Quantification and Statistical Analysis

[0487] The unpaired and nonparametric Mann Whitney test with two tailed p value calculation was used to measure differences between two groups. For multiple group comparisons, one-way ANOVA or two-way ANOVA was used to determine statistically significant differences between samples. Holm-Sidak test adjusted p value <0.05 indicates a significant difference. Measurements were summarized as mean±SD. Difference between the survival curves were analyzed by the Chi-square test using GraphPad Prism v5. Graph generation and statistical analyses were performed using the GraphPad Prism software (GraphPad, La Jolla, Calif.).

Other Embodiments

[0488] From the foregoing description, it will be apparent that variations and modifications may be made to the invention described herein to adopt it to various usages and conditions. Such embodiments are also within the scope of the following claims.

[0489] The recitation of a listing of elements in any definition of a variable herein includes definitions of that variable as any single element or combination (or subcombination) of listed elements. The recitation of some embodiments herein includes that embodiment as any single embodiment or in combination with any other embodiments or portions thereof.

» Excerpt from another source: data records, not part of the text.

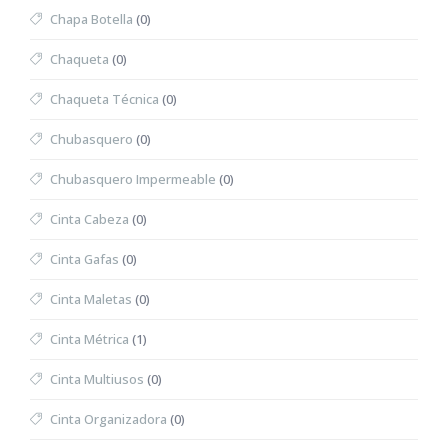
Chapa Botella
(0)
Chaqueta
(0)
Chaqueta Técnica
(0)
Chubasquero
(0)
Chubasquero Impermeable
(0)
Cinta Cabeza
(0)
Cinta Gafas
(0)
Cinta Maletas
(0)
Cinta Métrica
(1)
Cinta Multiusos
(0)
Cinta Organizadora
(0)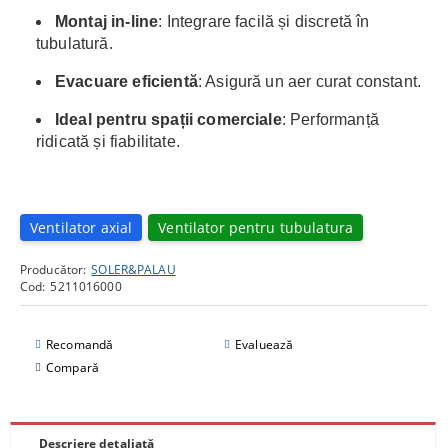
Montaj in-line
: Integrare facilă și discretă în
tubulatură.
Evacuare eficientă
: Asigură un aer curat constant.
Ideal pentru spații comerciale
: Performanță
ridicată și fiabilitate.
Ventilator axial
Ventilator pentru tubulatura
Producător:
SOLER&PALAU
Cod:
5211016000
Recomandă
Evaluează
Compară
Descriere detaliată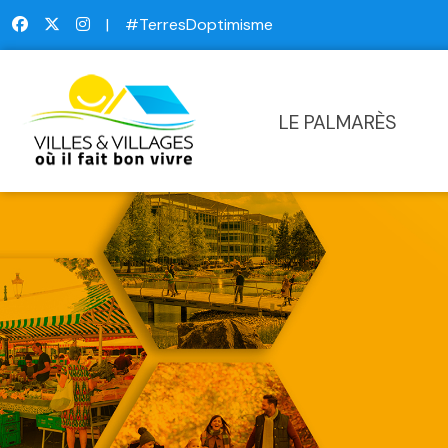
|
#TerresDoptimisme
LE PALMARÈS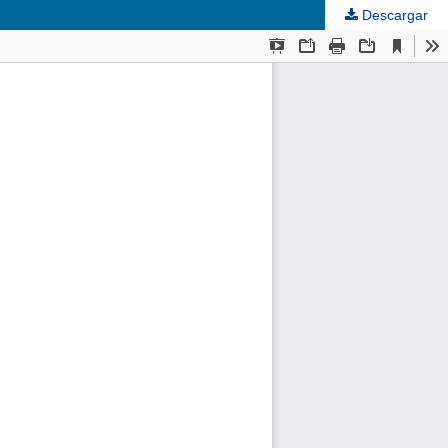
Descargar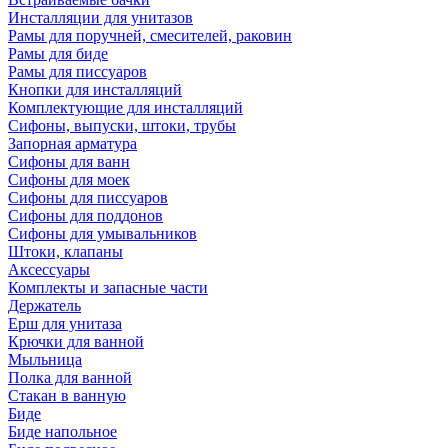
Инсталляции для унитазов
Рамы для поручней, смесителей, раковин
Рамы для биде
Рамы для писсуаров
Кнопки для инсталляций
Комплектующие для инсталляций
Сифоны, выпуски, штоки, трубы
Запорная арматура
Сифоны для ванн
Сифоны для моек
Сифоны для писсуаров
Сифоны для поддонов
Сифоны для умывальников
Штоки, клапаны
Аксессуары
Комплекты и запасные части
Держатель
Ерш для унитаза
Крючки для ванной
Мыльница
Полка для ванной
Стакан в ванную
Биде
Биде напольное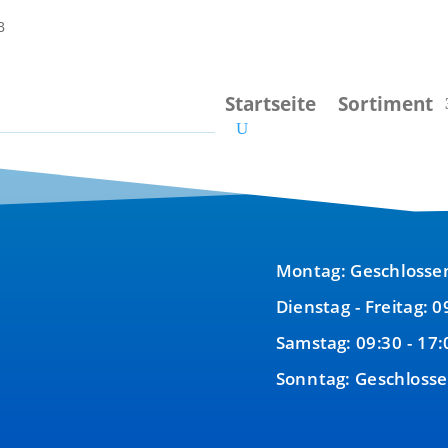
Startseite
Sortiment
Montag: Geschlosse
Dienstag - Freitag: 0
Samstag: 09:30 - 17:
Sonntag: Geschloss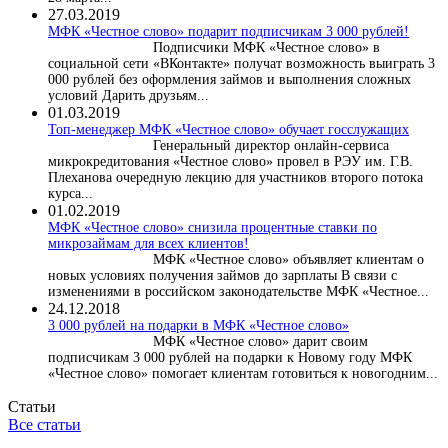
27.03.2019
МФК «Честное слово» подарит подписчикам 3 000 рублей!
Подписчики МФК «Честное слово» в
социальной сети «ВКонтакте» получат возможность выиграть 3
000 рублей без оформления займов и выполнения сложных
условий Дарить друзьям...
01.03.2019
Топ-менеджер МФК «Честное слово» обучает госслужащих
Генеральный директор онлайн-сервиса
микрокредитования «Честное слово» провел в РЭУ им. Г.В.
Плеханова очередную лекцию для участников второго потока
курса...
01.02.2019
МФК «Честное слово» снизила процентные ставки по
микрозаймам для всех клиентов!
МФК «Честное слово» объявляет клиентам о
новых условиях получения займов до зарплаты В связи с
изменениями в российском законодательстве МФК «Честное...
24.12.2018
3 000 рублей на подарки в МФК «Честное слово»
МФК «Честное слово» дарит своим
подписчикам 3 000 рублей на подарки к Новому году МФК
«Честное слово» помогает клиентам готовиться к новогодним...
Статьи
Все статьи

[0490] All patents and publications mentioned in this specification are herein incorporated by reference to the same extent as if each independent patent and publication was specifically and individually indicated to be incorporated by reference. Particularly, WO 2017/035430, WO 2017/147383, U.S. Ser. No. 62/902,096, and Davila et al., CD19 CAR-Targeted T Cells Induce Long-Term Remission and B Cell Aplasia in an Immunocompetent Mouse Model of B Cell Acute Lymphoblastic Leukemia, PLoS ONE (2013), are incorporated herein by reference.